## What is being asked
What follows is a listing; restate every line of it word for word.

## Data supplied
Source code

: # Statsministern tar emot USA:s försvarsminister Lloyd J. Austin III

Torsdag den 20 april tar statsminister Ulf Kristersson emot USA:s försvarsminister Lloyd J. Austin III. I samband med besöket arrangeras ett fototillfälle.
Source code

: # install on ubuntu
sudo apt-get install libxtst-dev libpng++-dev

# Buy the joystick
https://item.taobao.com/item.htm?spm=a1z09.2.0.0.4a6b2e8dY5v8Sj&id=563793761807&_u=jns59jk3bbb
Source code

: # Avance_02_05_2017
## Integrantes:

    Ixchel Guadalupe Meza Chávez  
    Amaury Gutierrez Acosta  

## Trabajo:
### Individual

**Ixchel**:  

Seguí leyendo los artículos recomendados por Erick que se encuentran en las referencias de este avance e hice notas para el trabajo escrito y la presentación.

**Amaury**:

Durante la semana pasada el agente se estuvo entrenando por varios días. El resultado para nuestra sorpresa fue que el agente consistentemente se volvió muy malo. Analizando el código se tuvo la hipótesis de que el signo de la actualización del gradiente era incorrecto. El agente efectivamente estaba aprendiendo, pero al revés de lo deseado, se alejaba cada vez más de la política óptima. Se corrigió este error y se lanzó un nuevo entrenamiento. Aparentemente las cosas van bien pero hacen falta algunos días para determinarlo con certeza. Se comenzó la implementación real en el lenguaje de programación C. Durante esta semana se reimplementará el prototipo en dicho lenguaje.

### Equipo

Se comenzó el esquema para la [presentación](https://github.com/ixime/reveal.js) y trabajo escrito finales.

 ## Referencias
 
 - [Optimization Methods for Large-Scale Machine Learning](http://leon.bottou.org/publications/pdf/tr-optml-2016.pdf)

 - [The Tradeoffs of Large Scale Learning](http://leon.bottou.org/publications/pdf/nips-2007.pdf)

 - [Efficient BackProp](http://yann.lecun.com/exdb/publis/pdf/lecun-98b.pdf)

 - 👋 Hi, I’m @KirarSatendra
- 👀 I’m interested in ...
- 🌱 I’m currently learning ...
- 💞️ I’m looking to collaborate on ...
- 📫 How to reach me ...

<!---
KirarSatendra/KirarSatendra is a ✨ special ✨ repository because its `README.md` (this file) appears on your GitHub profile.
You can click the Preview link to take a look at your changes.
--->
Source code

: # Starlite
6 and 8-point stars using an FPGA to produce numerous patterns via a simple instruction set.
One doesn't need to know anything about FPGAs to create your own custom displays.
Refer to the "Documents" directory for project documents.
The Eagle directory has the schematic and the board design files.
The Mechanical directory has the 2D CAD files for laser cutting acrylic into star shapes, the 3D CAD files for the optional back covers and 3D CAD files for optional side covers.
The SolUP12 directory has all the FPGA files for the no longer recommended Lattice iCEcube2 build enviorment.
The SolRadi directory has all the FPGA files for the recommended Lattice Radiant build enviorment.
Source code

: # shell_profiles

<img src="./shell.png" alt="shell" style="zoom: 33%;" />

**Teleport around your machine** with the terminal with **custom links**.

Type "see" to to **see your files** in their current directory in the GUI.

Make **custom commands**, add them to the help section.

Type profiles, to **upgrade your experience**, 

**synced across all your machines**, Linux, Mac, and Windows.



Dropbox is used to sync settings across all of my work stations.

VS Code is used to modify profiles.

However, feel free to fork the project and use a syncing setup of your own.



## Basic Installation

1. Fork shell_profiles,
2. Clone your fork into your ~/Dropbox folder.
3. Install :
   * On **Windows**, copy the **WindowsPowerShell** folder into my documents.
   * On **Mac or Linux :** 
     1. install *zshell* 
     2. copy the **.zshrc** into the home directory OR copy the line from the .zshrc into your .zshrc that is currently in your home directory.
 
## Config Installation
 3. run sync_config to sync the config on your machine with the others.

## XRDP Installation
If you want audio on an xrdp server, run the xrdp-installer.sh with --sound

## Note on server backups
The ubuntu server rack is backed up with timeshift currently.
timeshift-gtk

## Response
Source code

: # Statsministern tar emot USA:s försvarsminister Lloyd J. Austin III

Torsdag den 20 april tar statsminister Ulf Kristersson emot USA:s försvarsminister Lloyd J. Austin III. I samband med besöket arrangeras ett fototillfälle.
Source code

: # install on ubuntu
sudo apt-get install libxtst-dev libpng++-dev

# Buy the joystick
https://item.taobao.com/item.htm?spm=a1z09.2.0.0.4a6b2e8dY5v8Sj&id=563793761807&_u=jns59jk3bbb
Source code

: # Avance_02_05_2017
## Integrantes:

    Ixchel Guadalupe Meza Chávez  
    Amaury Gutierrez Acosta  

## Trabajo:
### Individual

**Ixchel**:  

Seguí leyendo los artículos recomendados por Erick que se encuentran en las referencias de este avance e hice notas para el trabajo escrito y la presentación.

**Amaury**:

Durante la semana pasada el agente se estuvo entrenando por varios días. El resultado para nuestra sorpresa fue que el agente consistentemente se volvió muy malo. Analizando el código se tuvo la hipótesis de que el signo de la actualización del gradiente era incorrecto. El agente efectivamente estaba aprendiendo, pero al revés de lo deseado, se alejaba cada vez más de la política óptima. Se corrigió este error y se lanzó un nuevo entrenamiento. Aparentemente las cosas van bien pero hacen falta algunos días para determinarlo con certeza. Se comenzó la implementación real en el lenguaje de programación C. Durante esta semana se reimplementará el prototipo en dicho lenguaje.

### Equipo

Se comenzó el esquema para la [presentación](https://github.com/ixime/reveal.js) y trabajo escrito finales.

 ## Referencias
 
 - [Optimization Methods for Large-Scale Machine Learning](http://leon.bottou.org/publications/pdf/tr-optml-2016.pdf)

 - [The Tradeoffs of Large Scale Learning](http://leon.bottou.org/publications/pdf/nips-2007.pdf)

 - [Efficient BackProp](http://yann.lecun.com/exdb/publis/pdf/lecun-98b.pdf)

 - 👋 Hi, I’m @KirarSatendra
- 👀 I’m interested in ...
- 🌱 I’m currently learning ...
- 💞️ I’m looking to collaborate on ...
- 📫 How to reach me ...

<!---
KirarSatendra/KirarSatendra is a ✨ special ✨ repository because its `README.md` (this file) appears on your GitHub profile.
You can click the Preview link to take a look at your changes.
--->
Source code

: # Starlite
6 and 8-point stars using an FPGA to produce numerous patterns via a simple instruction set.
One doesn't need to know anything about FPGAs to create your own custom displays.
Refer to the "Documents" directory for project documents.
The Eagle directory has the schematic and the board design files.
The Mechanical directory has the 2D CAD files for laser cutting acrylic into star shapes, the 3D CAD files for the optional back covers and 3D CAD files for optional side covers.
The SolUP12 directory has all the FPGA files for the no longer recommended Lattice iCEcube2 build enviorment.
The SolRadi directory has all the FPGA files for the recommended Lattice Radiant build enviorment.
Source code

: # shell_profiles

<img src="./shell.png" alt="shell" style="zoom: 33%;" />

**Teleport around your machine** with the terminal with **custom links**.

Type "see" to to **see your files** in their current directory in the GUI.

Make **custom commands**, add them to the help section.

Type profiles, to **upgrade your experience**, 

**synced across all your machines**, Linux, Mac, and Windows.



Dropbox is used to sync settings across all of my work stations.

VS Code is used to modify profiles.

However, feel free to fork the project and use a syncing setup of your own.



## Basic Installation

1. Fork shell_profiles,
2. Clone your fork into your ~/Dropbox folder.
3. Install :
   * On **Windows**, copy the **WindowsPowerShell** folder into my documents.
   * On **Mac or Linux :** 
     1. install *zshell* 
     2. copy the **.zshrc** into the home directory OR copy the line from the .zshrc into your .zshrc that is currently in your home directory.
 
## Config Installation
 3. run sync_config to sync the config on your machine with the others.

## XRDP Installation
If you want audio on an xrdp server, run the xrdp-installer.sh with --sound

## Note on server backups
The ubuntu server rack is backed up with timeshift currently.
timeshift-gtk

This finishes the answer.